In San Diego my drive partner and I enjoyed a few epic days of fun in the Sun in the Avalon as we cruised from the coast to Balboa Park which is a 1,200-acre urban cultural park near downtown. Our ride of choice was a Midnight Black Metallic Avalon Touring which was powered by the 3.5-liter V6 DOHC engine with an output of 301-horsepower and 267 lb-ft of torque. It’s paired with a Direct Shift 8-speed automatic transmission and aluminum paddle shifters. Expect 26 combined MPG. Highway acceleration is superb, steering is centered and its agility is favorable for quick getaways. My ride also featured 19” machine finished black alloy spins tucked in 235/40 R19 Bridgestone rubber. The other engine of choice is the 2.5-liter Dynamic Force 4-cylinder found on the hybrid models with 215-horsepower (net) and an estimated 44 combined MPG.
Toyota wants to attract a younger buyer for the Avalon so of course they created a cockpit conducive to youthful lifestyles. I know exactly what they mean because Misa actually purchased the family Avalon from her dad who is in his 60s. Updates include a cabin that is roomier and also features a noise cancelling windshield. A 9” vertical touchscreen display dominates the driver centric center stack and embeds, navigation, a backup camera, Apple CarPlay, Verizon Wi-Fi, Amazon Alexa, Entune 3.0 with JBL’s 1,200-watt and 14-speaker audio system and much more. We also had a power sunroof, the 10” color Head-Up Display, aluminum pedal covers, a Qi-wireless charge pad, frameless mirror and five USB ports including two in the rear. Let’s also not forget the smartphone cupholder!
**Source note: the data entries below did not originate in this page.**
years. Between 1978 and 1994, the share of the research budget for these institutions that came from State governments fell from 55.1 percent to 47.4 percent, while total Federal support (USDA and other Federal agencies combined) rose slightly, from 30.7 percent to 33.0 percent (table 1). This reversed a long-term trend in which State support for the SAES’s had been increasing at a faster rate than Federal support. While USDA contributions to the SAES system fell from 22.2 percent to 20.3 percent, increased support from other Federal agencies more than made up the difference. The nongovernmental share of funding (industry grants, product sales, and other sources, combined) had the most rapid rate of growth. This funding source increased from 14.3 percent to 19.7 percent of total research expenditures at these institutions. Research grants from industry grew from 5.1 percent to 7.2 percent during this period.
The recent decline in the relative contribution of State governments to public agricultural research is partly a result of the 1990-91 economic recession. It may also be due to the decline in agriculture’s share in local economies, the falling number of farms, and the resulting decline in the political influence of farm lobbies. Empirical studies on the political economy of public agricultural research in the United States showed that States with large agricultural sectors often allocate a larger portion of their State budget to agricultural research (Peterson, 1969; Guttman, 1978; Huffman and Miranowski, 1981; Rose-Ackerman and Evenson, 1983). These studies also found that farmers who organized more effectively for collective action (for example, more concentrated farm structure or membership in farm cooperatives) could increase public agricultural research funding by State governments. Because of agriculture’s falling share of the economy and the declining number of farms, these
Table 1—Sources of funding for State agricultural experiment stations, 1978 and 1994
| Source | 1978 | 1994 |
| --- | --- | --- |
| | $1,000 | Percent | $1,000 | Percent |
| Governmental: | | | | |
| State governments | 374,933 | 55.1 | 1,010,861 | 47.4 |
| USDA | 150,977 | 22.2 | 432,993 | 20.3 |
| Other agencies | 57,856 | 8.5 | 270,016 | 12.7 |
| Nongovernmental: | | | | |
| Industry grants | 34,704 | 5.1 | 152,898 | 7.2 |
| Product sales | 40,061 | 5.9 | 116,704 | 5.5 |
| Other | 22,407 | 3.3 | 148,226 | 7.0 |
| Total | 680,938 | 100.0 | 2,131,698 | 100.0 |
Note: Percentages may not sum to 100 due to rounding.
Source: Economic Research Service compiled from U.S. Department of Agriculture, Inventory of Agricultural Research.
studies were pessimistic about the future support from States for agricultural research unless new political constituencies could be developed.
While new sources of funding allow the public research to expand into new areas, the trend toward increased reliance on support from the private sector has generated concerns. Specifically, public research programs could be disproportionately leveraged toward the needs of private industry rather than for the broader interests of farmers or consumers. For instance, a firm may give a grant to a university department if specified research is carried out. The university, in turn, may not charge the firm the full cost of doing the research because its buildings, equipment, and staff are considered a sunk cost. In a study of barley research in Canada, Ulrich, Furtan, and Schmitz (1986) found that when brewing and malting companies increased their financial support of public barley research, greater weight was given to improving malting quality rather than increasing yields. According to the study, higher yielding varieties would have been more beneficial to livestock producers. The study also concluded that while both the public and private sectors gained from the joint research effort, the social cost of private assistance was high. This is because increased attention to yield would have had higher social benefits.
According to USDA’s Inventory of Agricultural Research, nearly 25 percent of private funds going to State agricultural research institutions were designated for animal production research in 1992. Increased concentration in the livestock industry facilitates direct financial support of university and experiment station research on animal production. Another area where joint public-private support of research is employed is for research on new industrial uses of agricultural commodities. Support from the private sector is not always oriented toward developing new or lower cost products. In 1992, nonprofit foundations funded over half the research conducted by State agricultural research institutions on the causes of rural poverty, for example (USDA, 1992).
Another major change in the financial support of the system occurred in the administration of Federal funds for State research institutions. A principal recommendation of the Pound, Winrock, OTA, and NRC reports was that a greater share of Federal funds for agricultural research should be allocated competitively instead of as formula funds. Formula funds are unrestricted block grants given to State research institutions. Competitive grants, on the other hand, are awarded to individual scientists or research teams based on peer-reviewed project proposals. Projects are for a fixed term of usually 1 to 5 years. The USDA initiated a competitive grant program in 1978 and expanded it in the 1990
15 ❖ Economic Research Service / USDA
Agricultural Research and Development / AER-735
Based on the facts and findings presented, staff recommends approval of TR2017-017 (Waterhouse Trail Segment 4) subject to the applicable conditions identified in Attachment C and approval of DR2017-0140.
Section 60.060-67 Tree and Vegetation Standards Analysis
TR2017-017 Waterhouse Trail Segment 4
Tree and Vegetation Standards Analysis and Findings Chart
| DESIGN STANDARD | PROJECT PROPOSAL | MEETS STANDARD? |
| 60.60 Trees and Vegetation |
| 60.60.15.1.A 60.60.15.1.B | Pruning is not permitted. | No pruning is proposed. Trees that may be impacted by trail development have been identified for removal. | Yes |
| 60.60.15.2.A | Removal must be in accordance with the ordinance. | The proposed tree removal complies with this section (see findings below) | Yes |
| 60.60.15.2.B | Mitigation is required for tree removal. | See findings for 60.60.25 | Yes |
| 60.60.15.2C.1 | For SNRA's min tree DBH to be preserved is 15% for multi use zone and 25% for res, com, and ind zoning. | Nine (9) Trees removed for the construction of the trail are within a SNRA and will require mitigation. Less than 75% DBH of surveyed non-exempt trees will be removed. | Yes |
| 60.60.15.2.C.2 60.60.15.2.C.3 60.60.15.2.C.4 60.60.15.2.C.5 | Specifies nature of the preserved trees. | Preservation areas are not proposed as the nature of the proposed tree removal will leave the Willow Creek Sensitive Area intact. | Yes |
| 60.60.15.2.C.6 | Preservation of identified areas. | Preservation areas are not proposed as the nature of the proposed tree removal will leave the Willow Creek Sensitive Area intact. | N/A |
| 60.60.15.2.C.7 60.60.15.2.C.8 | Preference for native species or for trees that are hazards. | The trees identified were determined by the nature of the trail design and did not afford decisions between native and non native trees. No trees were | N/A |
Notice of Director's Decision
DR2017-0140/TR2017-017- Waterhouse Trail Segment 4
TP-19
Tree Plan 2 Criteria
Safety will always be a hallmark of this Japanese auto brand because it’s in their nature. Toyota Safety Sense for example is standard across the lineup and gives you Pre-Collision System with Pedestrian Detection, Full-Speed Range Dynamic Radar Cruise Control and Lane Departure Alert with Steering Assist. In addition to 10 standard airbags your Avalon will also come equipped with the Star Safety System with Enhanced Vehicle Stability Control, Traction Control, Brake Assist, Smart Stop Technology and more.
Pricing starts at $35,500 for a gas Avalon XLE and $36,500 for the Hybrid and can run up to $42,200 for the Avalon Touring model. Now the next decision is to see if we ride out on Toyota’s impeccable dependability and keep our 2014 Avalon or get with the signs of the time and bring home the latest and greatest!